_DESCRIPTION OF THE TASK_
Type out the full set of entries again, unchanged.
==== EXERCISE MATERIAL ====
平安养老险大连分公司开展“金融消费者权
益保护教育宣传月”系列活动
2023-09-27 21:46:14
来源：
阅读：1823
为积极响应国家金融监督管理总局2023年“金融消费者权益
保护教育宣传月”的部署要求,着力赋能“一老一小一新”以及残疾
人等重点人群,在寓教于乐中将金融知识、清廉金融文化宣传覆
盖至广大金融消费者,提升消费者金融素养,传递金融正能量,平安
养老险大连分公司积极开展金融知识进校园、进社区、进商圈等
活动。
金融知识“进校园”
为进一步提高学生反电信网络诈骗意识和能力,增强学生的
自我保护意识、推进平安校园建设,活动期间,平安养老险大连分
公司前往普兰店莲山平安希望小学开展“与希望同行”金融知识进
====
_ANSWER AREA_
平安养老险大连分公司开展“金融消费者权
益保护教育宣传月”系列活动
2023-09-27 21:46:14
来源：
阅读：1823
为积极响应国家金融监督管理总局2023年“金融消费者权益
保护教育宣传月”的部署要求,着力赋能“一老一小一新”以及残疾
人等重点人群,在寓教于乐中将金融知识、清廉金融文化宣传覆
盖至广大金融消费者,提升消费者金融素养,传递金融正能量,平安
养老险大连分公司积极开展金融知识进校园、进社区、进商圈等
活动。
金融知识“进校园”
为进一步提高学生反电信网络诈骗意识和能力,增强学生的
自我保护意识、推进平安校园建设,活动期间,平安养老险大连分
公司前往普兰店莲山平安希望小学开展“与希望同行”金融知识进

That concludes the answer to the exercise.